35 Schüler erhalten Auslands-Stipendium

Dresden – 35 Oberschüler haben am Donnerstag ein Stipendium des Kultusministeriums für einen vierwöchigen Schulbesuch im Ausland erhalten. Darunter sind sechs Jugendliche aus Dresden dabei. Die Schüler werden am 23. September 2017 ihre Bildungsreise starten. Ihre Zielländer sind dabei Frankreich, Großbritannien, Kanada und die USA. 

In den Ländern werden die 23 Mädchen und 12 Jungen bei Gastfamilien wohnen, den Alltag kennenlernen und die Schule besuchen. Das Kultusministerium stellt dafür rund 85.000 Euro bereit.

„Sprache dient nicht nur der Kommunikation, sie verbindet Kulturen und stellt den Schlüssel zum Einstieg in das Berufsleben dar. Die Schüler lernen eine andere Perspektive kennen, erfahren andere Meinungen. Der Aufenthalt im Ausland wird sie ganz sicher verändern – sie werden voller Eindrücke und auch stolz darauf, dass sie diese Herausforderung allein im Ausland gemeistert haben, zurückkehren“, so Kultusministerin Brunhild Kurth. In diesem Jahr hatten sich rund 200 Schüler für das Stipendium des Kultusministeriums beworben.

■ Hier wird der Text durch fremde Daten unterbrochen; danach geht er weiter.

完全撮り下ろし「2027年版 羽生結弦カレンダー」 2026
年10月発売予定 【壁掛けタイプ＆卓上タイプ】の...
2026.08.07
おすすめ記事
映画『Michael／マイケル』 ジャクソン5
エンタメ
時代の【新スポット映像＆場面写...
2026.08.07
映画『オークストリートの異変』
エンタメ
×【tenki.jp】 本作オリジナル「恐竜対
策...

Das Programm gibt es seit 2010. Bisher konnten 195 Schüler dieses Angebot wahrnehmen (inklusive der jetzigen Stipendiaten). Das Stipendium umfasst die Kosten der Unterbringung in der Gastfamilie, des Schulbesuchs im Ausland, die Flugkosten, die Fahrtkosten vom Flughafen im Gastland zur und von der Gastfamilie, die Betreuung vor Ort sowie die notwendigen Versicherungen im Ausland. Vor der großen Reise erhalten die Schüler ein ganztägiges Vorbereitungsseminar, das gemeinsam vom Sächsischen Kultusministerium und Experiment e. V. durchgeführt wird.

Die diesjährige Ausschreibung richtete sich ausschließlich an Oberschüler der Klassenstufe 8. Grund dafür ist, dass die meisten anderen Austausch- und Begegnungsprogramme vorrangig von Gymnasiasten genutzt werden und das Klientel der Oberschulen dabei nur wenig präsent ist.

Für die erfolgreiche Bewerbung müssen die Schüler mindestens 14 Jahre alt sein, gute Fremdsprachenkenntnisse vorweisen und offen gegenüber anderen Kulturen sein. Außerdem ist ein ehrenamtliches Engagement, z. B. im Verein oder Schulleben, erforderlich.